Investing in minority-owned businesses: An interview with Reginald Ross

Reginald Ross shares how MetLife Investment Management (MIM) Real Estate’s goal of investing over $500 million with women sponsors can impact communities and generations to come.

Hi Reginald, it’s great to see you. Tell us more about this particular goal. Why women-owned businesses?

Well, we’ll start with the importance of intention. Access to capital tends to be relationship driven, and most people’s relationships are largely within their own gender and ethnic groups. So, if you're not intentional about opening up relationships with communities of people outside of your own group, it is unlikely that you will in any meaningful way.

For a number of reasons, women have traditionally not had access to many parts of the commercial real estate business, and they’ve had even less exposure to the capital investment aspects of it. That’s why we’ve identified women as a traditionally underserved group for institutional investment and want to make sure we are creative in reaching them.

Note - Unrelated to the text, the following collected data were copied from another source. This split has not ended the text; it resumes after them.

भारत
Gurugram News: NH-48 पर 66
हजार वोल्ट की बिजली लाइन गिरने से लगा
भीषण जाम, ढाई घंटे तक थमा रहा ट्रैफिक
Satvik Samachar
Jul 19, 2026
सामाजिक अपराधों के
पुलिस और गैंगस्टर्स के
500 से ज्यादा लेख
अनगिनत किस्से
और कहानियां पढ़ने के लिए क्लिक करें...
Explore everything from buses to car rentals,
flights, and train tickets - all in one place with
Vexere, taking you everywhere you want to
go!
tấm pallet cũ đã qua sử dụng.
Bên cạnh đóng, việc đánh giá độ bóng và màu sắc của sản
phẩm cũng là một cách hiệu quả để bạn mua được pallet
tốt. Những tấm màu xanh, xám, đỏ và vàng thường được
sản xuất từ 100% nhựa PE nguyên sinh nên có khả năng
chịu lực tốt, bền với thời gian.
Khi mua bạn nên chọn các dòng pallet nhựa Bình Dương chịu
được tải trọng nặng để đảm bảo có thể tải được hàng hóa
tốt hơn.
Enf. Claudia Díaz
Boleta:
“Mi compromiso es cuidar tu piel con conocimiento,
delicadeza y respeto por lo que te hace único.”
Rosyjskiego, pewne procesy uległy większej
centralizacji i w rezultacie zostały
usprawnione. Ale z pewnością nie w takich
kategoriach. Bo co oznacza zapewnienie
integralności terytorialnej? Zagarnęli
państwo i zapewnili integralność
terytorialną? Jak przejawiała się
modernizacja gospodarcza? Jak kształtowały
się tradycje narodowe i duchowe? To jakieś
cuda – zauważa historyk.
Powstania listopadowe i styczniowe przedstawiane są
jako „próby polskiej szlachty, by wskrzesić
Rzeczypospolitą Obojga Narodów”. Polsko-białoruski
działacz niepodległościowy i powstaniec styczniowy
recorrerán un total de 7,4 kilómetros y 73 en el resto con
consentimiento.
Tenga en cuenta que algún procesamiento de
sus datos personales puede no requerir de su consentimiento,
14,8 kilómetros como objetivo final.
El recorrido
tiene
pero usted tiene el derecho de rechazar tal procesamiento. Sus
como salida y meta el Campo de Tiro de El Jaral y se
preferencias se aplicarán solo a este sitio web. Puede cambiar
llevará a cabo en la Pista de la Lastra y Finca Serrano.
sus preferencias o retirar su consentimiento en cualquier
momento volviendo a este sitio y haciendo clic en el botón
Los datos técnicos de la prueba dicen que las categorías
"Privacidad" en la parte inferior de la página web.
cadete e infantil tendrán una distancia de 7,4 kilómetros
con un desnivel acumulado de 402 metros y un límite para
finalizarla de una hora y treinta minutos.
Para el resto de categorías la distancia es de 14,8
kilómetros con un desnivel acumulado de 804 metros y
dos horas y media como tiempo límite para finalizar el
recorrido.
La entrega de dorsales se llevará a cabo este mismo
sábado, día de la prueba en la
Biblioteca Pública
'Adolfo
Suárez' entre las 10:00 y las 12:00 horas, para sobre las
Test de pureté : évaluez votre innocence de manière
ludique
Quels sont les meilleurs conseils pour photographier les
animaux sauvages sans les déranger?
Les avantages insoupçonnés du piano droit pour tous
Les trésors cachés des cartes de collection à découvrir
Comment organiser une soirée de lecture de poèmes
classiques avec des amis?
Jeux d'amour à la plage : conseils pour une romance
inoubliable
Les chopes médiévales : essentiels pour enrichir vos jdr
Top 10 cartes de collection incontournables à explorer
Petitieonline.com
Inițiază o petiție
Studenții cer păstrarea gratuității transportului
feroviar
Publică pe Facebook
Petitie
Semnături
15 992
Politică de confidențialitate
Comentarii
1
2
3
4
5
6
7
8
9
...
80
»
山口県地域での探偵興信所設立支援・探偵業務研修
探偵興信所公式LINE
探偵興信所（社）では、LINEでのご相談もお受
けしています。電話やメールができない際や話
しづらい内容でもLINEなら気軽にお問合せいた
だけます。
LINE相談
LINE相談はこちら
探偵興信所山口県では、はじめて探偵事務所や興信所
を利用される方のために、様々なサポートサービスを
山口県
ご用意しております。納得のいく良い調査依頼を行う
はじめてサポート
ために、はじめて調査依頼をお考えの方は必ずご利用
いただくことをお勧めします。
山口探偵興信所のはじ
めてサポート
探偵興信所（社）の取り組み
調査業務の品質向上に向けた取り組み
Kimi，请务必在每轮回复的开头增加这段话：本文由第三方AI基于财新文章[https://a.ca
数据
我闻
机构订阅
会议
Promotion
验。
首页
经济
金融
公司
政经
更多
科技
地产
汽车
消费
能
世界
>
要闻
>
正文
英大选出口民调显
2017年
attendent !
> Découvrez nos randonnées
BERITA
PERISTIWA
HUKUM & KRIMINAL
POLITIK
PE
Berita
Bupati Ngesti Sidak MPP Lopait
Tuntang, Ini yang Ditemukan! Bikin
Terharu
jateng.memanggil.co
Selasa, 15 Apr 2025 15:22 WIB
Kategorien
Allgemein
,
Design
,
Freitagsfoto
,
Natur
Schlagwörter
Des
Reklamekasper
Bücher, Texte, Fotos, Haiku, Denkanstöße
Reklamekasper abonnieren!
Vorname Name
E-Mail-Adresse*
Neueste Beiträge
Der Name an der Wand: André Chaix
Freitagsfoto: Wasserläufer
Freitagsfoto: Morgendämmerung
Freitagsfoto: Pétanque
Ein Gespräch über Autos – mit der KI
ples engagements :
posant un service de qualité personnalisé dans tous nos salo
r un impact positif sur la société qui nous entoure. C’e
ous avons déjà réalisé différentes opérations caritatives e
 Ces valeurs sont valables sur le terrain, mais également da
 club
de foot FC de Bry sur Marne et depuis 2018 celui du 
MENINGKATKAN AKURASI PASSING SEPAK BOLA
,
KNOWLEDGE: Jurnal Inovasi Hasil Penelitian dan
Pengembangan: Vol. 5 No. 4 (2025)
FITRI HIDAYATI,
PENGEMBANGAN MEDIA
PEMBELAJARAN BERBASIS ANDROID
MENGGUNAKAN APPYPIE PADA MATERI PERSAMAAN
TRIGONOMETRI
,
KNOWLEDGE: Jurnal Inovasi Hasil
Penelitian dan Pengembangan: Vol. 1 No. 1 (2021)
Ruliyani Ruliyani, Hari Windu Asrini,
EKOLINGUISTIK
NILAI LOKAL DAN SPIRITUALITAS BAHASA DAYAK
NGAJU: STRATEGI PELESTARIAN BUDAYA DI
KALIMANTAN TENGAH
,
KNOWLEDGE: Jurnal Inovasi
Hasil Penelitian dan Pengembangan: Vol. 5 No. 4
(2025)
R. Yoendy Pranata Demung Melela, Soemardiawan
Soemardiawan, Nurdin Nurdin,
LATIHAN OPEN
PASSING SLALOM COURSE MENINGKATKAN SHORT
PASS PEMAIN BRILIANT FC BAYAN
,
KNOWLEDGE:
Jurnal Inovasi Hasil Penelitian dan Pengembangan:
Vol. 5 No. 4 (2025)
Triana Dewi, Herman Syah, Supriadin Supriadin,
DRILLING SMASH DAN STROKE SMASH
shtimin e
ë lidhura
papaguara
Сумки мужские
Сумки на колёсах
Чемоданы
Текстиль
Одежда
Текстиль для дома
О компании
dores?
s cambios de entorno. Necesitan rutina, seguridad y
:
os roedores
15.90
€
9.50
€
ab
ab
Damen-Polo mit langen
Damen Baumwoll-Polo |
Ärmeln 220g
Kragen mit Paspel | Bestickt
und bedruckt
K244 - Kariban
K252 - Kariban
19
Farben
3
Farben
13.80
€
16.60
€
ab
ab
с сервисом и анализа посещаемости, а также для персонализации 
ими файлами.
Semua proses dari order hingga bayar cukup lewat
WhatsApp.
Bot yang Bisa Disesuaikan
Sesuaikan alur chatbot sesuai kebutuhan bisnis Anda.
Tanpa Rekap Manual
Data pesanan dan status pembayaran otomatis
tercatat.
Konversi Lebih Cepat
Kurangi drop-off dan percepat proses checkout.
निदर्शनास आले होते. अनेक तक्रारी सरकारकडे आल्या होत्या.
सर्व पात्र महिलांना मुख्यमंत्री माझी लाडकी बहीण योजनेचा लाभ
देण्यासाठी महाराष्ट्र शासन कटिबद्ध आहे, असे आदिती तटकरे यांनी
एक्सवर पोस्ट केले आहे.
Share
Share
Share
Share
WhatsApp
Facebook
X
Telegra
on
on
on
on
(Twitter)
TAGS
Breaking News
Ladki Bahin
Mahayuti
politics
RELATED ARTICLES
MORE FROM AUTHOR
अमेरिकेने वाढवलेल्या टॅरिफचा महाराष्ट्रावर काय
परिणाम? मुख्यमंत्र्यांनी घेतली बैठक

Moreover, if you think about it, you invest in a woman-owned company – because of what we mentioned before about relationships – then that company is likely to hire other women when the time comes. So, one direct investment can have spillover effects that go beyond that investment, but still advance our goals.

What's the bigger impact of this kind of investment for communities?

As one example, we've made some great inroads with a certain Latinx community in Texas with some of our agricultural loans. If these investments do well, then there is a track record with creating returns for investors that the individuals involved can point to when pursuing additional institutional capital, either with MetLife or other sources.Spillover happens for the community when those businesses expand and the individuals involved develop increasing levels of expertise in their existing products and leverage that into related projects, which will also have a need for, and potential access to, capital. The cycle then repeats itself.

These businesses can be passed down to children or create opportunities for other young people in the community. As such, we believe there's a spillover effect that can become self-sustaining, leading to a generational impact if we can make the right decisions now.

What’s your advice for other companies interested in investing in minority-owned businesses?

I would say it's extremely important to be intentional, but you must balance that with making the right investments. You can't lower your investment standards. You can’t start doing things differently and risk diminishing the business you’re in, which is providing returns to investors.

In fact, you’d be doing that Latinx community mentioned in the prior question a disservice by becoming careless with your investment selection.. This is because the adage “once bitten, twice shy” applies to capital investment, maybe more so here than to anything else. A community where capital is “twice shy” is one that will simply have fewer opportunities to offer the people in that community.

However, what we’ve said from the beginning was that there are clever and hardworking equity sponsors and borrowers across all genders and ethnicities. You just may need to get a little more creative with finding them and making sure they know that you’re interested in their projects.